Data under study Start Marker

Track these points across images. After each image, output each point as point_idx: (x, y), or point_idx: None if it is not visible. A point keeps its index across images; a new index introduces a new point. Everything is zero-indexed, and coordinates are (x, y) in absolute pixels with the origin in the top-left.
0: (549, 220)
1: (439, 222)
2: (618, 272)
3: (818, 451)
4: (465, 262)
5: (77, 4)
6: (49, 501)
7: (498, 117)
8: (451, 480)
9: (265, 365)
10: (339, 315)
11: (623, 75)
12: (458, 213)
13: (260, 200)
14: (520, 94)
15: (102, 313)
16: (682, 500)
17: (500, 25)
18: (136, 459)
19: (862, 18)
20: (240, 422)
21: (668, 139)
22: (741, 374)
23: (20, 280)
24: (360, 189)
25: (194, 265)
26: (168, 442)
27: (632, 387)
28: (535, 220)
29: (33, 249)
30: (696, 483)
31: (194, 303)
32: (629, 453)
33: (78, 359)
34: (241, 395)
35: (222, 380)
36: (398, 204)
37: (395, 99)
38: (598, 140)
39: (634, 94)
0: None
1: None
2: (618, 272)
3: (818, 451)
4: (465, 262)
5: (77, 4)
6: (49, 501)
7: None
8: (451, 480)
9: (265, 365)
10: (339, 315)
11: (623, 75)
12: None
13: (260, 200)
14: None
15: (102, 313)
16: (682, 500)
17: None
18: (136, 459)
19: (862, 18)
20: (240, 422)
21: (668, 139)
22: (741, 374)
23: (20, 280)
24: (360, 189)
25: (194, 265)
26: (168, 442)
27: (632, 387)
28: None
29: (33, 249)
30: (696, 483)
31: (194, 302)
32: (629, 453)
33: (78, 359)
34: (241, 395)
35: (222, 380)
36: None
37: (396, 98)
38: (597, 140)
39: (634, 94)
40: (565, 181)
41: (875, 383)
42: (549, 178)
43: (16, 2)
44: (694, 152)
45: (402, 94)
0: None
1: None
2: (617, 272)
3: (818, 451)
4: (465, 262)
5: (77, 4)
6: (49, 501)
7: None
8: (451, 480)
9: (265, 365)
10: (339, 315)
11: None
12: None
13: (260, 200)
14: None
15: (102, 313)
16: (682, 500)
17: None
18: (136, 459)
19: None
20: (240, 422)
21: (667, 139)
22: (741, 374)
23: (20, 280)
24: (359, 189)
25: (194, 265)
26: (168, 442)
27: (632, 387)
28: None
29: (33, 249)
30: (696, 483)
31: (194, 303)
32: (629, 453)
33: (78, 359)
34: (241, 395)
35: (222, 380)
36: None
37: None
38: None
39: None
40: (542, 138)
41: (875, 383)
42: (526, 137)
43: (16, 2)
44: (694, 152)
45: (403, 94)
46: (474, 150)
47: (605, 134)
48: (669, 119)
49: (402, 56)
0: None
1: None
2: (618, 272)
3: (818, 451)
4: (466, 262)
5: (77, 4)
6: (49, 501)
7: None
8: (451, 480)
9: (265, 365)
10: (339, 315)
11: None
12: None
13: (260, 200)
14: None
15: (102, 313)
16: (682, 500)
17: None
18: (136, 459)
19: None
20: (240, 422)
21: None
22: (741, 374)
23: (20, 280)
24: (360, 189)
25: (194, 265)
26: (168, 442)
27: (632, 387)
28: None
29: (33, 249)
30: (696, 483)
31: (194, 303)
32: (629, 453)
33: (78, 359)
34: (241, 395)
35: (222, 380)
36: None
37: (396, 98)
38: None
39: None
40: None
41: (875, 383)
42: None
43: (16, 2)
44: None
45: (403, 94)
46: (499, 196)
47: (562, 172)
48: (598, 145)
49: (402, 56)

Data under study End Marker

Without omission, return all of the records exactly as given.

* [Final answer]
Track these points across images. After each image, output each point as point_idx: (x, y), or point_idx: None if it is not visible. A point keeps its index across images; a new index introduces a new point. Everything is zero-indexed, and coordinates are (x, y) in absolute pixels with the origin in the top-left.
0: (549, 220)
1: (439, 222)
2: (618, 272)
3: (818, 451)
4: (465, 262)
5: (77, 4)
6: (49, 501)
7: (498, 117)
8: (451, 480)
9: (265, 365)
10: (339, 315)
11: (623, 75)
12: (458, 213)
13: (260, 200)
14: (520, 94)
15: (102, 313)
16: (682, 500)
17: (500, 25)
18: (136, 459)
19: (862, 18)
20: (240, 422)
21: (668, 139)
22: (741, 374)
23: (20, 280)
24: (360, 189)
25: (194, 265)
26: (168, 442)
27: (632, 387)
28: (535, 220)
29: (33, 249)
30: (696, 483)
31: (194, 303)
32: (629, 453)
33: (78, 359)
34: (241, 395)
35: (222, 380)
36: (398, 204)
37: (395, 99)
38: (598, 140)
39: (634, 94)
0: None
1: None
2: (618, 272)
3: (818, 451)
4: (465, 262)
5: (77, 4)
6: (49, 501)
7: None
8: (451, 480)
9: (265, 365)
10: (339, 315)
11: (623, 75)
12: None
13: (260, 200)
14: None
15: (102, 313)
16: (682, 500)
17: None
18: (136, 459)
19: (862, 18)
20: (240, 422)
21: (668, 139)
22: (741, 374)
23: (20, 280)
24: (360, 189)
25: (194, 265)
26: (168, 442)
27: (632, 387)
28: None
29: (33, 249)
30: (696, 483)
31: (194, 302)
32: (629, 453)
33: (78, 359)
34: (241, 395)
35: (222, 380)
36: None
37: (396, 98)
38: (597, 140)
39: (634, 94)
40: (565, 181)
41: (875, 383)
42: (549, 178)
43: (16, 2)
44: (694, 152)
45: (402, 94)
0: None
1: None
2: (617, 272)
3: (818, 451)
4: (465, 262)
5: (77, 4)
6: (49, 501)
7: None
8: (451, 480)
9: (265, 365)
10: (339, 315)
11: None
12: None
13: (260, 200)
14: None
15: (102, 313)
16: (682, 500)
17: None
18: (136, 459)
19: None
20: (240, 422)
21: (667, 139)
22: (741, 374)
23: (20, 280)
24: (359, 189)
25: (194, 265)
26: (168, 442)
27: (632, 387)
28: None
29: (33, 249)
30: (696, 483)
31: (194, 303)
32: (629, 453)
33: (78, 359)
34: (241, 395)
35: (222, 380)
36: None
37: None
38: None
39: None
40: (542, 138)
41: (875, 383)
42: (526, 137)
43: (16, 2)
44: (694, 152)
45: (403, 94)
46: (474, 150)
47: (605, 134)
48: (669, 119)
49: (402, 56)
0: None
1: None
2: (618, 272)
3: (818, 451)
4: (466, 262)
5: (77, 4)
6: (49, 501)
7: None
8: (451, 480)
9: (265, 365)
10: (339, 315)
11: None
12: None
13: (260, 200)
14: None
15: (102, 313)
16: (682, 500)
17: None
18: (136, 459)
19: None
20: (240, 422)
21: None
22: (741, 374)
23: (20, 280)
24: (360, 189)
25: (194, 265)
26: (168, 442)
27: (632, 387)
28: None
29: (33, 249)
30: (696, 483)
31: (194, 303)
32: (629, 453)
33: (78, 359)
34: (241, 395)
35: (222, 380)
36: None
37: (396, 98)
38: None
39: None
40: None
41: (875, 383)
42: None
43: (16, 2)
44: None
45: (403, 94)
46: (499, 196)
47: (562, 172)
48: (598, 145)
49: (402, 56)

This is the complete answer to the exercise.